In New Hampshire in October, Trump said of his plan to build a wall along the border with Mexico: “A wall will not only keep out dangerous cartels and criminals, but it will also keep out the drugs and heroin poisoning our youth.”

It’s the Mexican drug runners at fault. It’s the fault of the drugs themselves.

“Heroin overdoses are taking over our children and others in the MIDWEST,” Trump tweeted in August.

You don’t — and you won’t — hear Republicans blaming white people or their morals for the opioid epidemic.
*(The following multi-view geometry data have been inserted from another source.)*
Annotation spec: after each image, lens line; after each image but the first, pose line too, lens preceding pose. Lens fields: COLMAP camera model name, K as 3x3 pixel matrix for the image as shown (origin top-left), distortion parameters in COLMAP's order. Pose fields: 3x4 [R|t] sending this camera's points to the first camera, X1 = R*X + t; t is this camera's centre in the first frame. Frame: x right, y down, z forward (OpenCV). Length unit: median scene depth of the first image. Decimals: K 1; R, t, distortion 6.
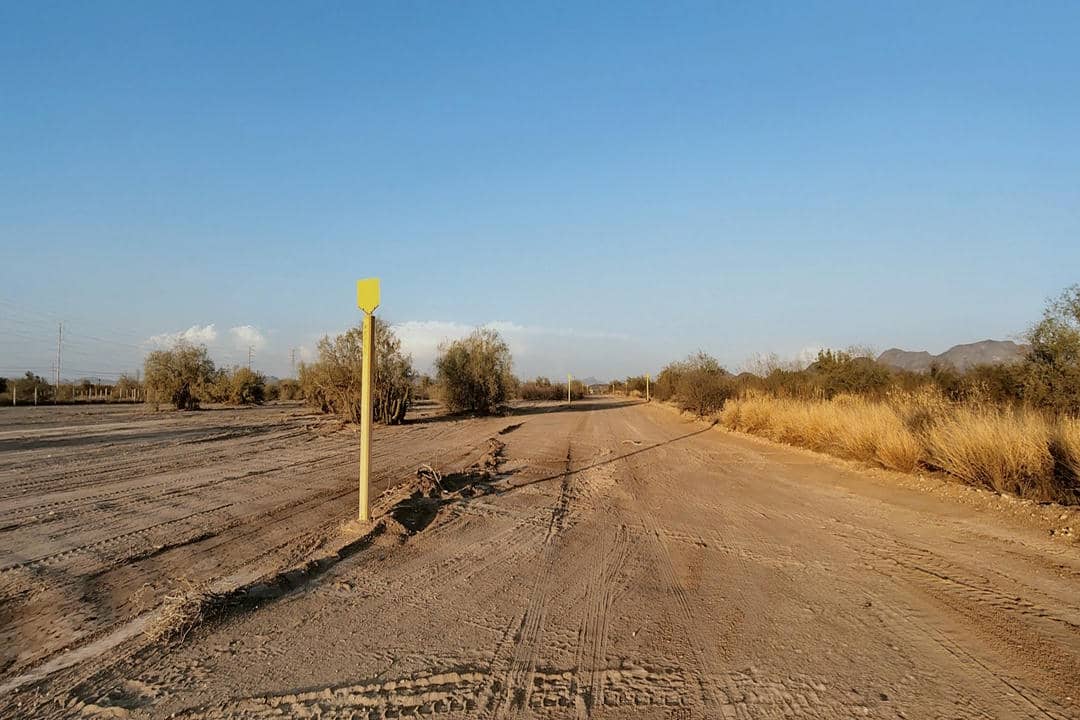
lens RADIAL K [[490.2, 0, 540.0], [0, 490.2, 380.1], [0, 0, 1]] dist [-0.010974, 0.004689]
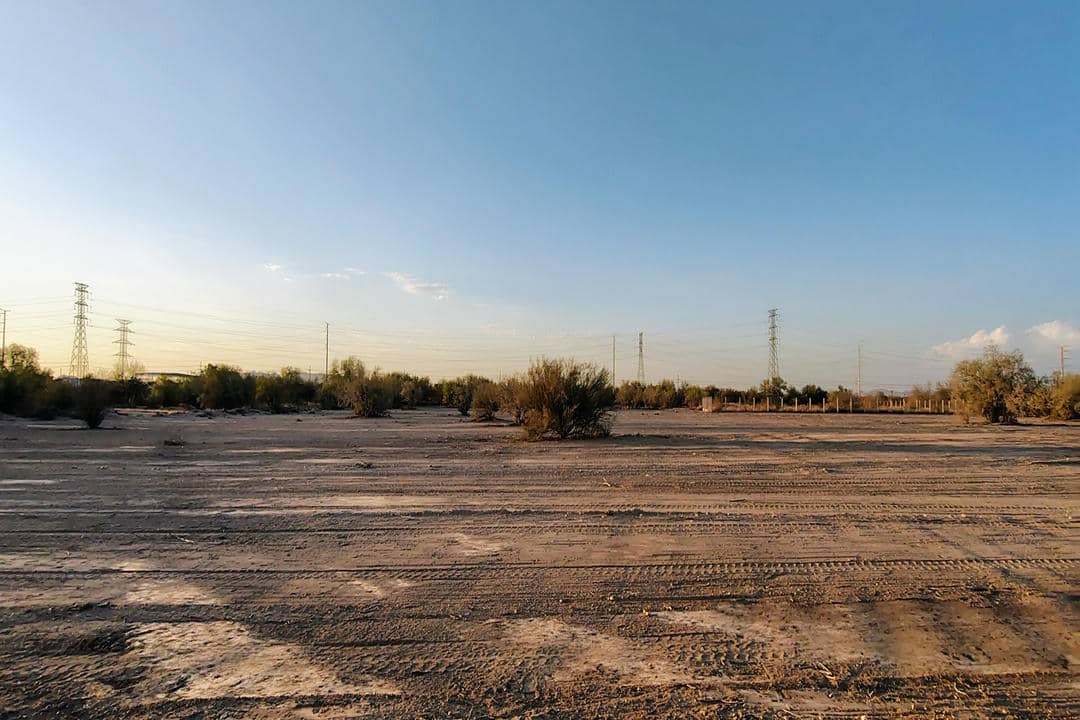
lens RADIAL K [[493.5, 0, 538.3], [0, 493.5, 397.9], [0, 0, 1]] dist [-0.007157, 0.001510]
pose [[0.212834, 0.002389, -0.977085, -0.128286], [0.011283, 0.999924, 0.004903, -0.007086], [0.977023, -0.012068, 0.212791, -0.158797]]
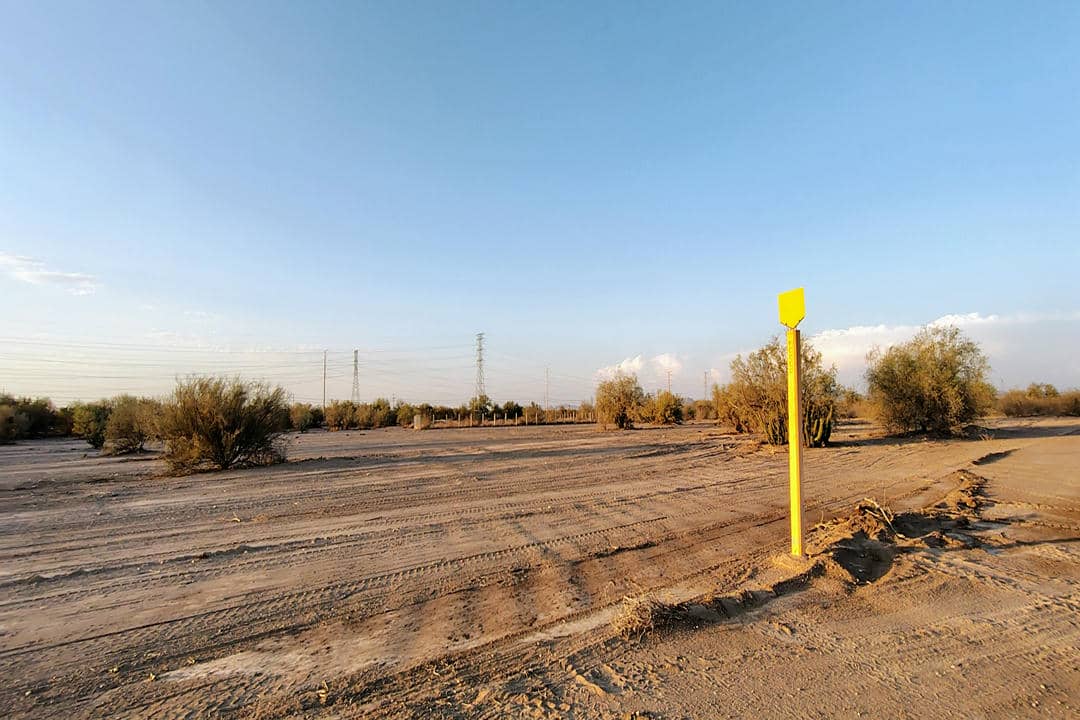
lens RADIAL K [[490.2, 0, 540.0], [0, 490.2, 380.1], [0, 0, 1]] dist [-0.010974, 0.004689]
pose [[0.699874, -0.065448, -0.711262, -0.026008], [0.037596, 0.997788, -0.054820, -0.005691], [0.713276, 0.011626, 0.700787, 0.020598]]
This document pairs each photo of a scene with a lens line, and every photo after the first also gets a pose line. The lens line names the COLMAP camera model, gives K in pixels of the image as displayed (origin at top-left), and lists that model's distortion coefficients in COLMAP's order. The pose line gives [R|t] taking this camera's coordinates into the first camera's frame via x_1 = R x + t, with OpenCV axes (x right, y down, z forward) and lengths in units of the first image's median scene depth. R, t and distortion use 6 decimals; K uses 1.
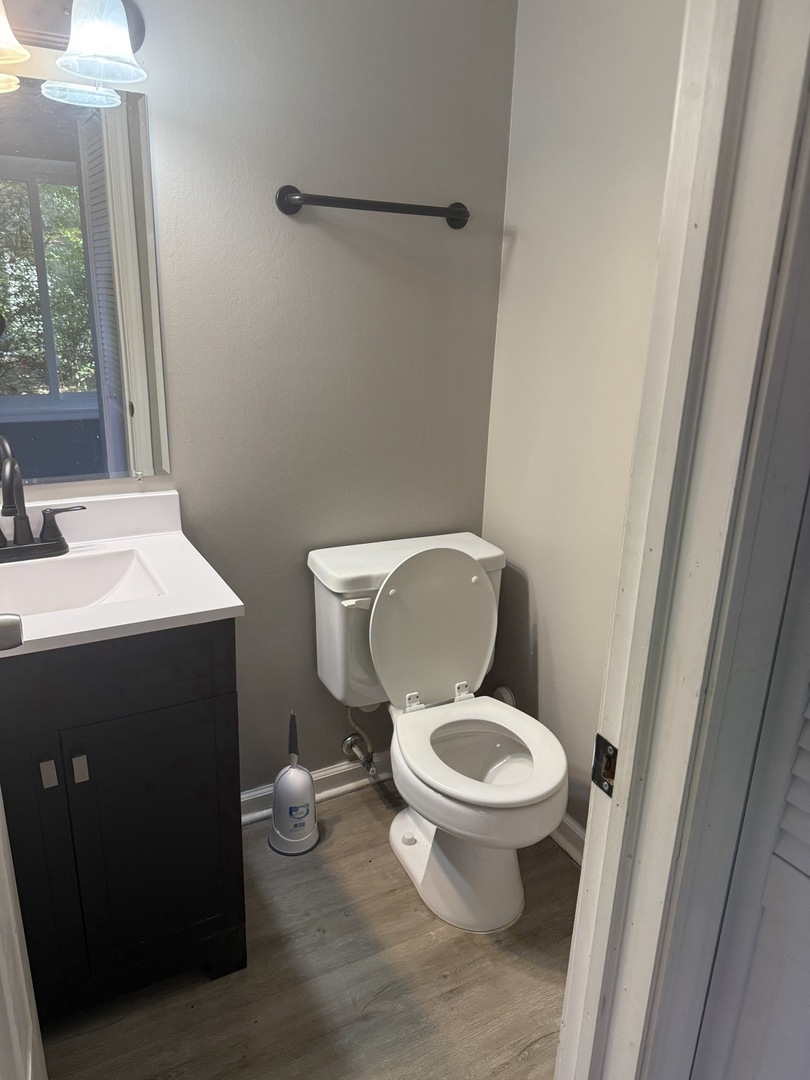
lens RADIAL K [[759.1, 0, 396.7], [0, 759.1, 548.5], [0, 0, 1]] dist [0.049469, -0.067676]
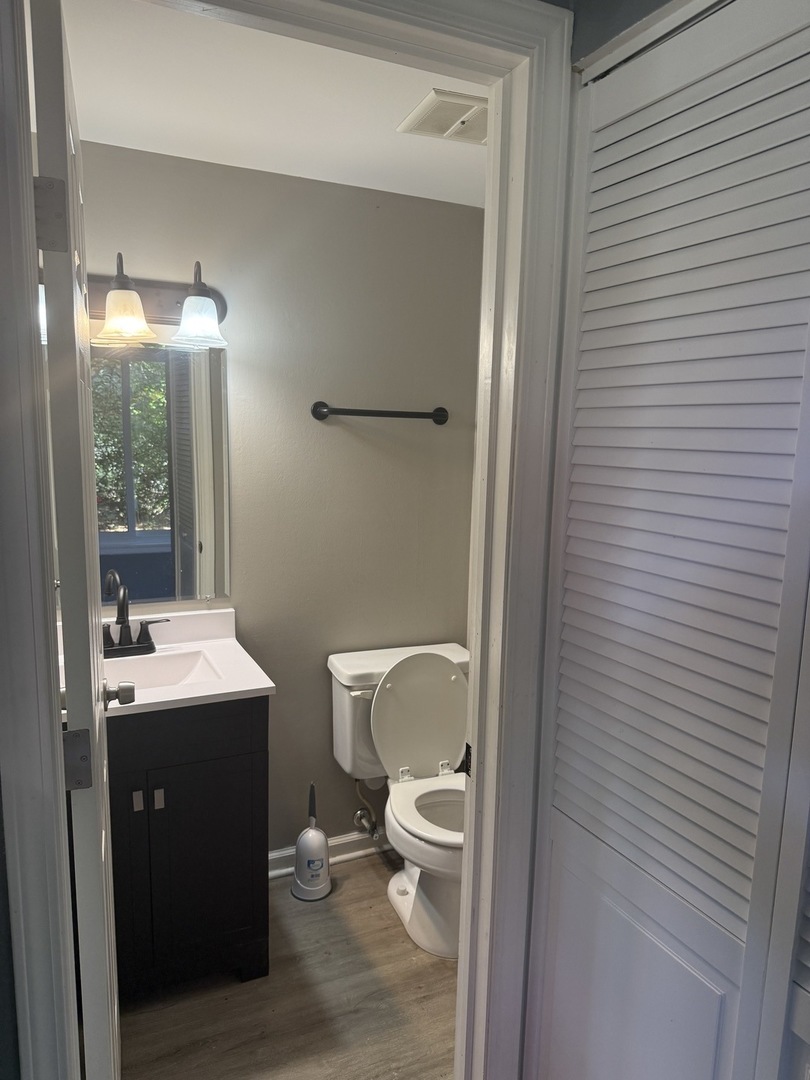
lens RADIAL K [[759.1, 0, 409.7], [0, 759.1, 543.2], [0, 0, 1]] dist [0.049469, -0.067676]
pose [[0.999062, 0.002962, -0.043202, 0.090392], [-0.010330, 0.985157, -0.171346, 0.039723], [0.042053, 0.171631, 0.984263, -0.364750]]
And you shouldn’t, because, as with gun violence in Chicago, it’s a crisis that bubbled up from an array of circumstances.

But if the argument is that making drugs less available might help save lives in rural areas, logic dictates that making guns less available might help save lives in Chicago.

And if the argument is that white, rural Americans who become addicted to opioids are victims of circumstances beyond their control, it seems that Americans in predominantly minority communities in Chicago shouldn’t have the violence they can’t control pinned on some perceived moral failing.

These are complex issues, and both deserve more serious attention than they’re getting.

But if you’re looking at these tragic situations and feeling sorry for one group while blaming the other, that should give you a clue as to why the violence here in Chicago has gone on so long.

Put simply: It has never been a white people problem.

And if you can’t reckon with that truth, perhaps the morality you need to worry about is your own.